— start EXERCISE MATERIALS —
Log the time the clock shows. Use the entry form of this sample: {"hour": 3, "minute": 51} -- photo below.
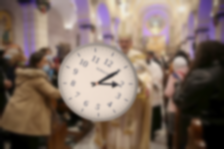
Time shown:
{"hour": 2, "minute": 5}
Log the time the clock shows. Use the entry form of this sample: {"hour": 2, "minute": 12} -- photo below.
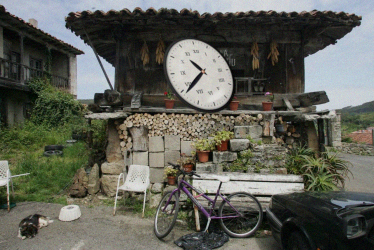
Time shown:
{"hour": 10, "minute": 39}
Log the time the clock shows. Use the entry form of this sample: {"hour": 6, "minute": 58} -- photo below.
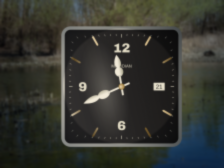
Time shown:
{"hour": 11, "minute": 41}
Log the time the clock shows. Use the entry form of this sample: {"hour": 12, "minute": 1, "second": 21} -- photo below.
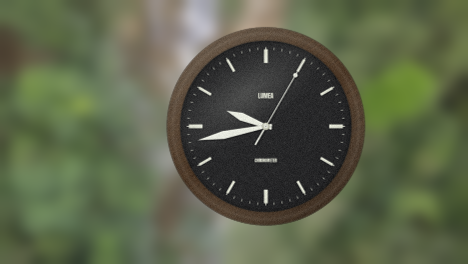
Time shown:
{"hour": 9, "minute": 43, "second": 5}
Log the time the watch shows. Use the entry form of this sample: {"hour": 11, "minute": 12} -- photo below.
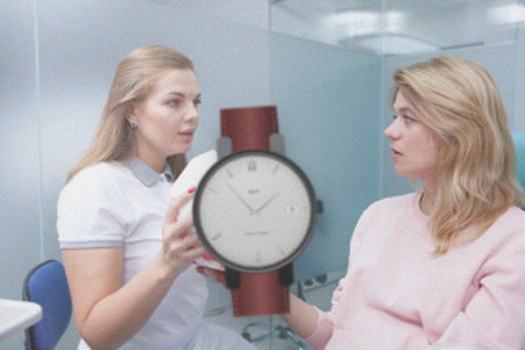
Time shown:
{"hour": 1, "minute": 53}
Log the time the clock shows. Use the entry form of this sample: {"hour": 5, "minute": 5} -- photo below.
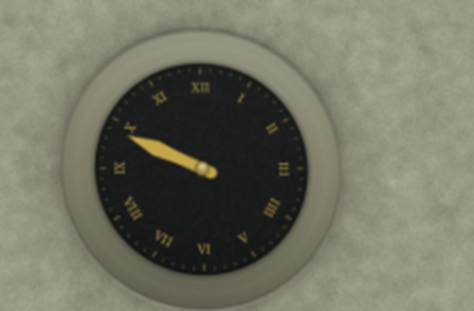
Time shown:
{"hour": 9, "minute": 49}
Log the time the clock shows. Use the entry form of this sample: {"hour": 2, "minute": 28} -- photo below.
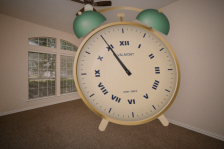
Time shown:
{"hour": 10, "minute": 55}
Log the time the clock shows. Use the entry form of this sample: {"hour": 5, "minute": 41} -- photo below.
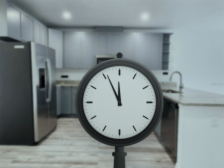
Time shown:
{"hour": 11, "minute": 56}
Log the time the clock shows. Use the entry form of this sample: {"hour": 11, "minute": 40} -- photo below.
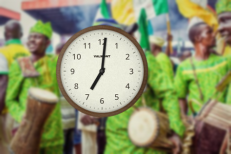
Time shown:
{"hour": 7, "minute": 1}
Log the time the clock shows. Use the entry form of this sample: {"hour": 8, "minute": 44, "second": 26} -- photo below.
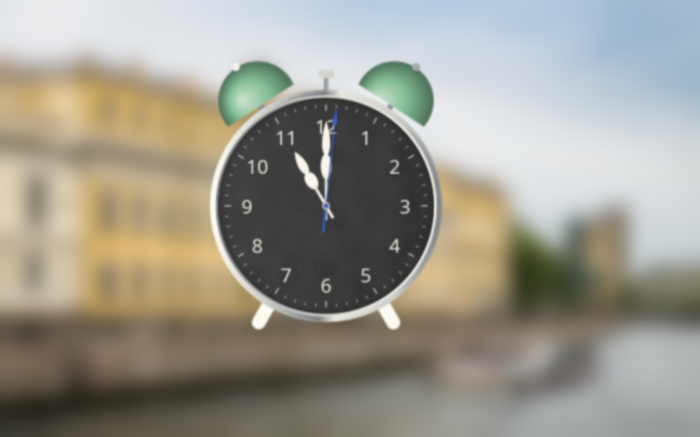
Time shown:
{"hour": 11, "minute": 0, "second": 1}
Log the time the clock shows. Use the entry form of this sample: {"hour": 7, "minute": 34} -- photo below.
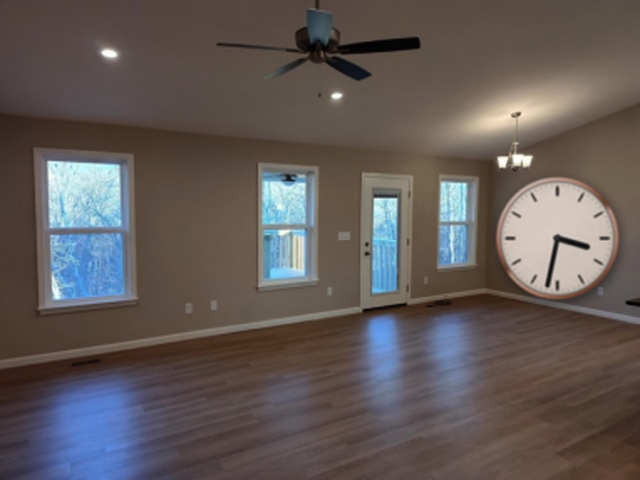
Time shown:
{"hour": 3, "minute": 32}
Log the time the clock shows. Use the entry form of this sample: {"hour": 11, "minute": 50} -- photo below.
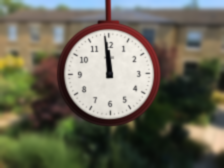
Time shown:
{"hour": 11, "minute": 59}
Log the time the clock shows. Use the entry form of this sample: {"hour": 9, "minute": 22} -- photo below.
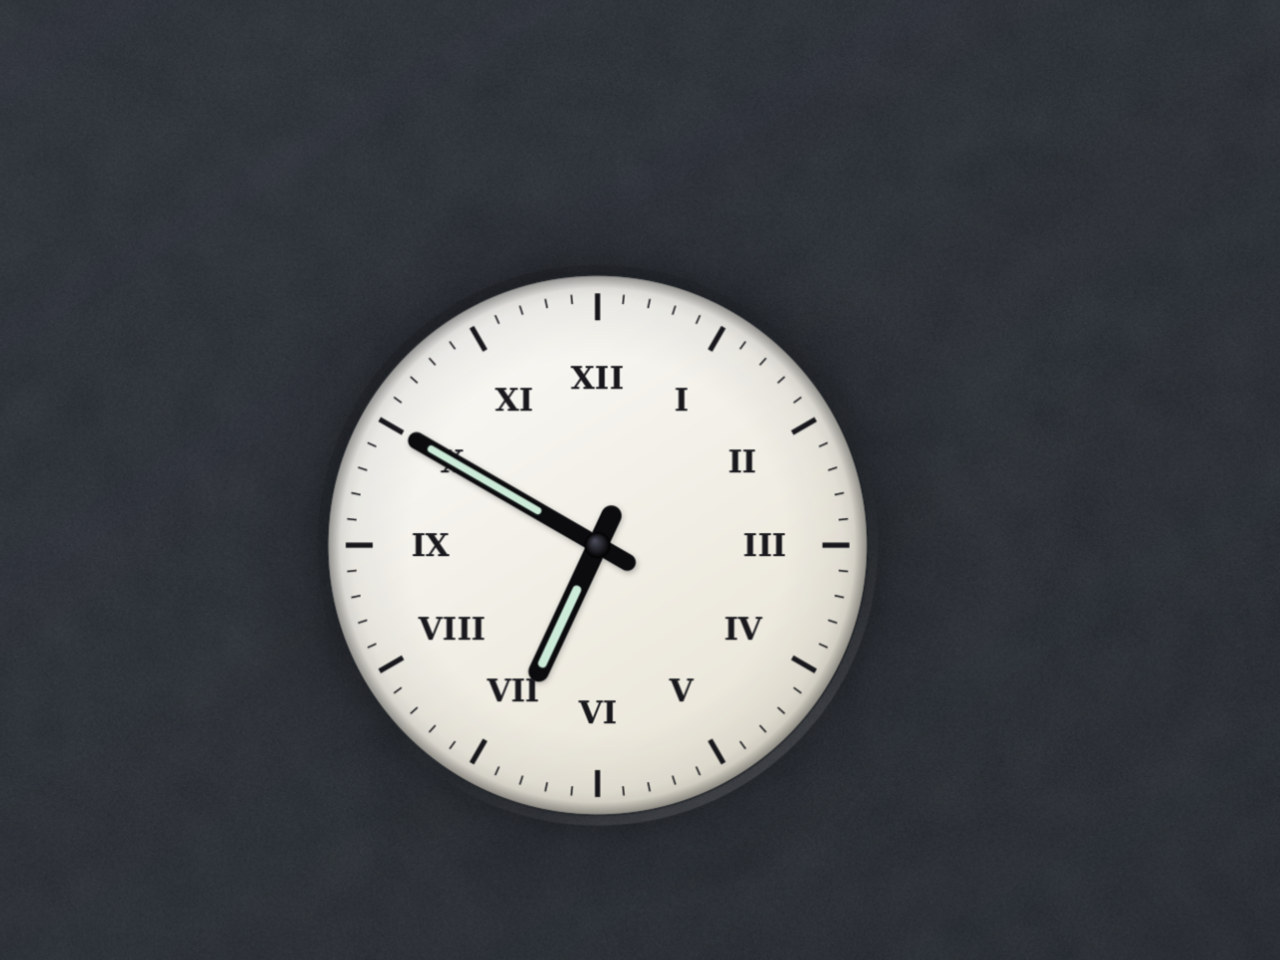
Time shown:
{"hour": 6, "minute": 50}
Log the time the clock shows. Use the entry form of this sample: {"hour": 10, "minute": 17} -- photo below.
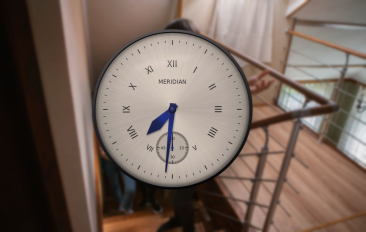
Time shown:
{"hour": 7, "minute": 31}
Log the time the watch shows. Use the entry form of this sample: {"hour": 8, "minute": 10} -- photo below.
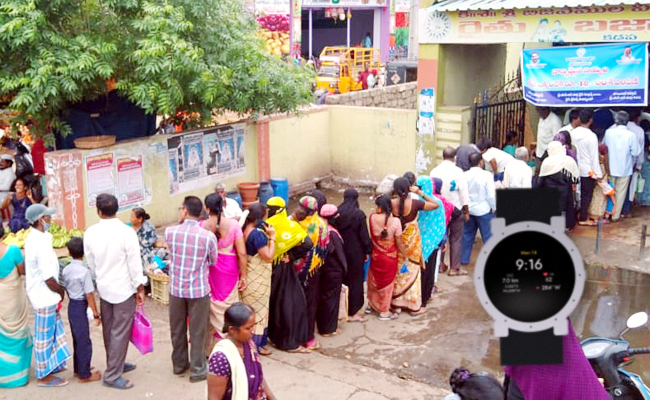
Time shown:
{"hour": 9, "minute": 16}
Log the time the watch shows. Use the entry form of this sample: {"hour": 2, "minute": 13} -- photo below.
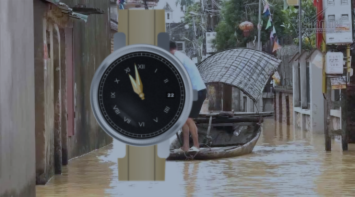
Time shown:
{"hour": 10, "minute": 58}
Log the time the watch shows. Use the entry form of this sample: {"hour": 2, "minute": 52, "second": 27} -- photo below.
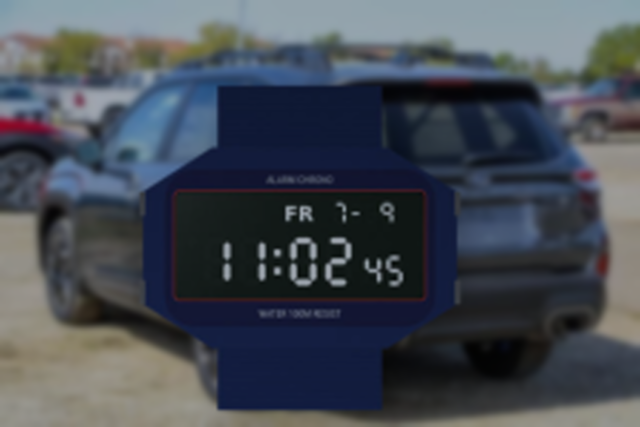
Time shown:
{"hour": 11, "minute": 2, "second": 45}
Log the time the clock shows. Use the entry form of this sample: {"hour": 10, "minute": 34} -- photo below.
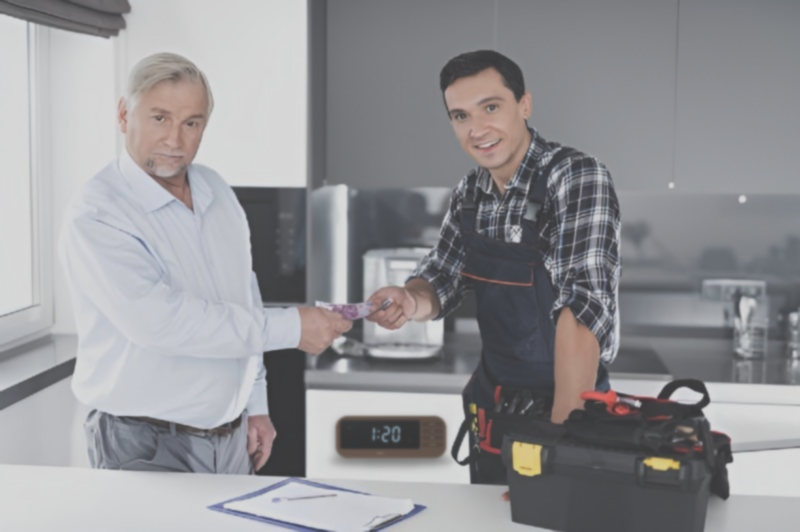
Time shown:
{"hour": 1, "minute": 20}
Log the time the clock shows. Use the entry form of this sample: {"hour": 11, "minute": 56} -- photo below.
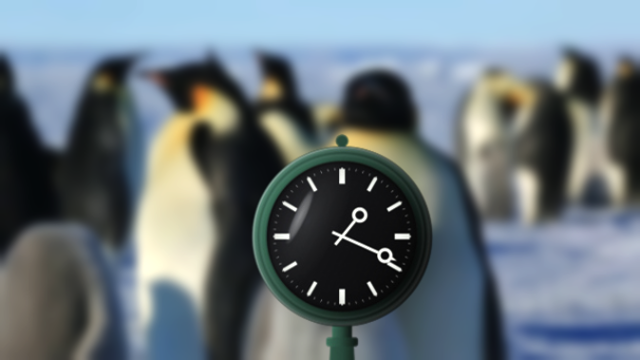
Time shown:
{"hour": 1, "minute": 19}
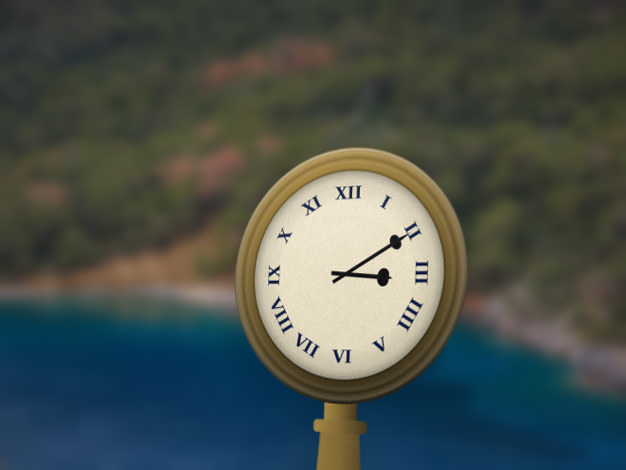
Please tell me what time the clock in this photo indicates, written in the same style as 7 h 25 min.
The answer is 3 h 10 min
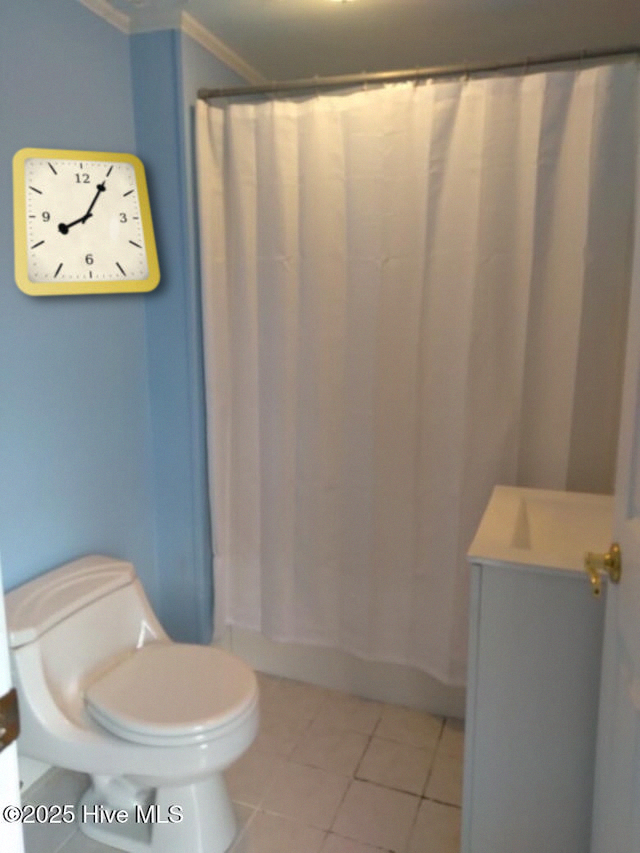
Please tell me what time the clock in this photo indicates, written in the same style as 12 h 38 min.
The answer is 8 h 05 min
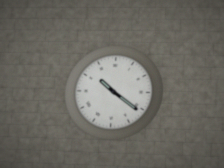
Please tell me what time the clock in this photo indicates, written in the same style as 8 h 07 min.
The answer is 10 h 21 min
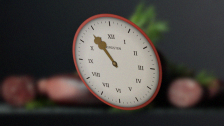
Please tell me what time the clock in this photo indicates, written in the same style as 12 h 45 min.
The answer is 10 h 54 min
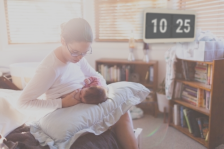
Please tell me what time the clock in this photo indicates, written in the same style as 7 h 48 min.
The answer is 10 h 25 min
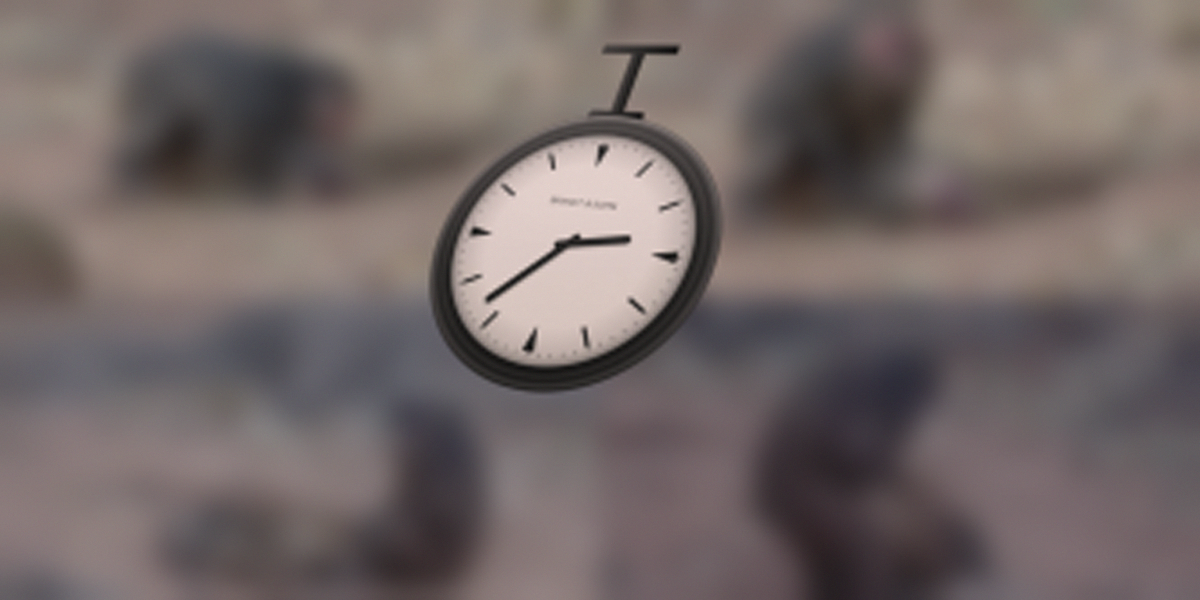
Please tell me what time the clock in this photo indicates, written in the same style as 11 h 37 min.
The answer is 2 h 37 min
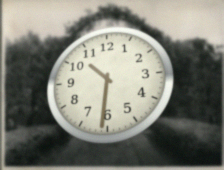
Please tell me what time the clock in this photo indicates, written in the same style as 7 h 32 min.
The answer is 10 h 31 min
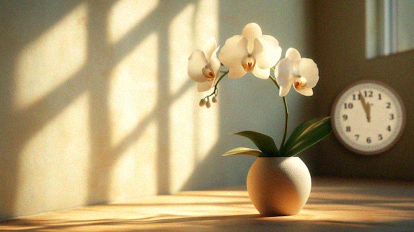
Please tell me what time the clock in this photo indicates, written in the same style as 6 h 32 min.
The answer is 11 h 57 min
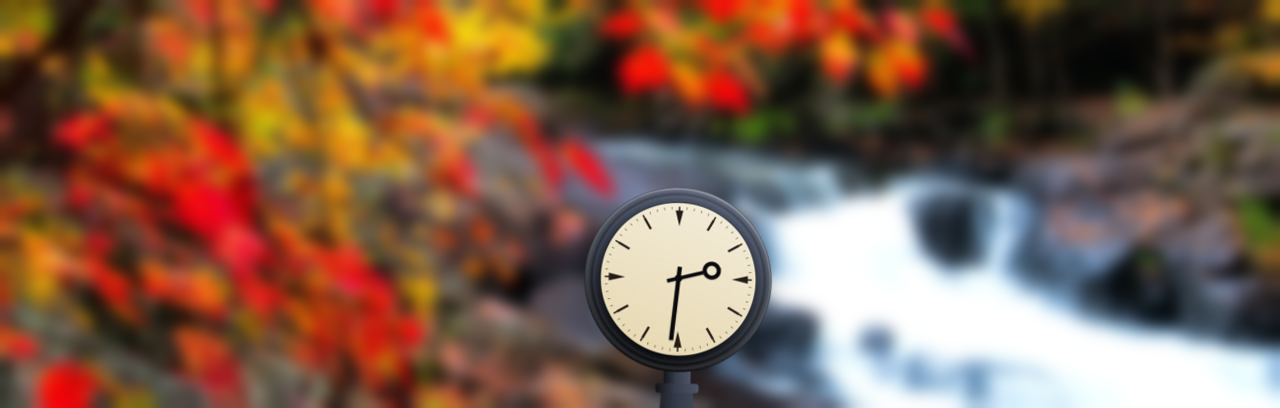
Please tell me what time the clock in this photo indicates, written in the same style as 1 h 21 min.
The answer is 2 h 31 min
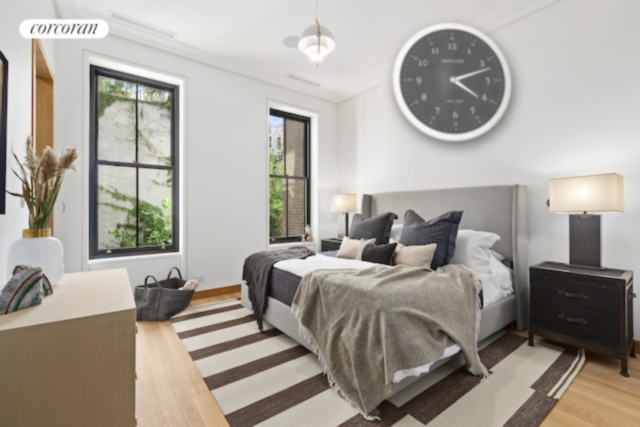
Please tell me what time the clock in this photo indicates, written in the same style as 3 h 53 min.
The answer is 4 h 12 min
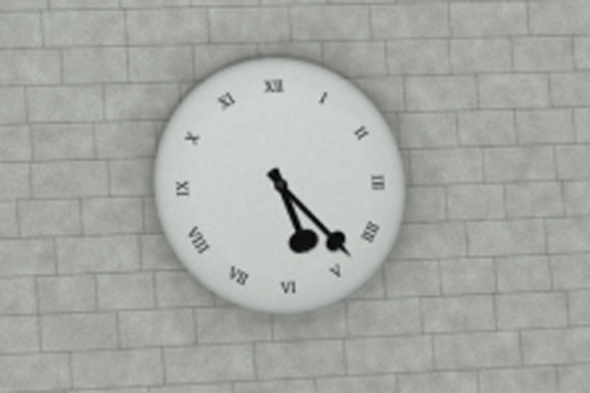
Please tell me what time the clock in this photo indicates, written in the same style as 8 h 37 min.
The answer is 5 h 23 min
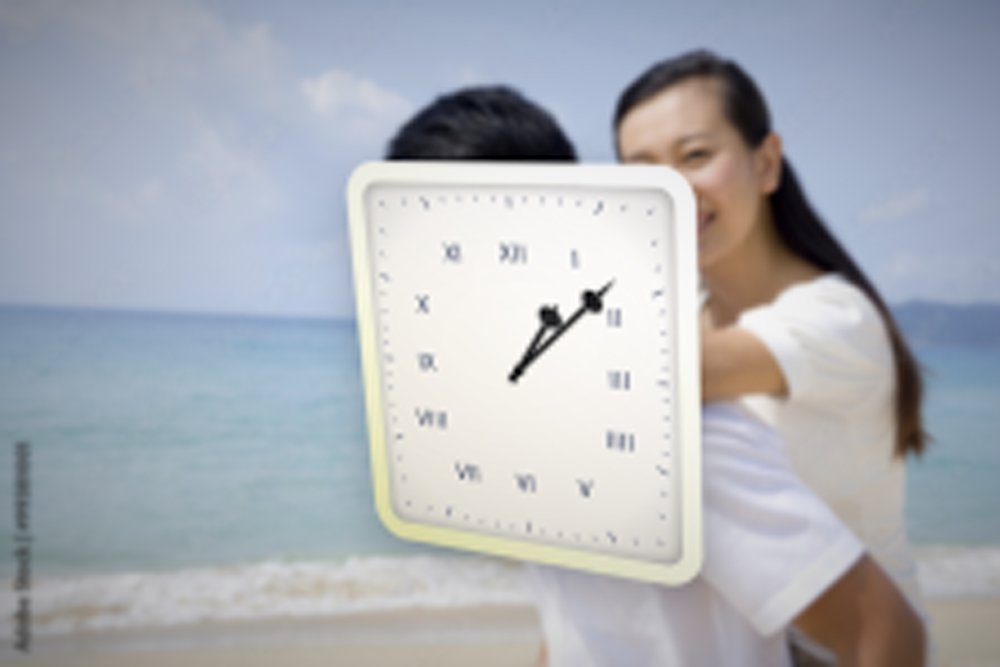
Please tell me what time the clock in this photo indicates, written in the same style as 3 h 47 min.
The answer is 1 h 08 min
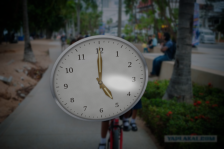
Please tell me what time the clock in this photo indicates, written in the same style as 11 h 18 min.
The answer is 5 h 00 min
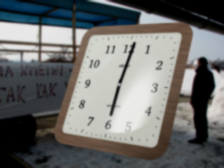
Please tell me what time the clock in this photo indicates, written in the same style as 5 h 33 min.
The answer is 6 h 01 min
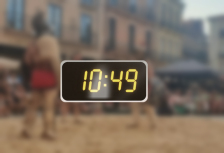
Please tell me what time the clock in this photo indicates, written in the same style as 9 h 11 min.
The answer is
— end EXERCISE MATERIALS —
▶ [WHAT THE TASK ASKS] Retype, word for word, the lines from the one containing "1 h 21 min." through the one containing "The answer is 1 h 08 min", including both of those lines. Leave the pictures out.

▶ [ANSWER FOR THE TASK]
Please tell me what time the clock in this photo indicates, written in the same style as 1 h 21 min.
The answer is 2 h 31 min
Please tell me what time the clock in this photo indicates, written in the same style as 3 h 53 min.
The answer is 4 h 12 min
Please tell me what time the clock in this photo indicates, written in the same style as 8 h 37 min.
The answer is 5 h 23 min
Please tell me what time the clock in this photo indicates, written in the same style as 3 h 47 min.
The answer is 1 h 08 min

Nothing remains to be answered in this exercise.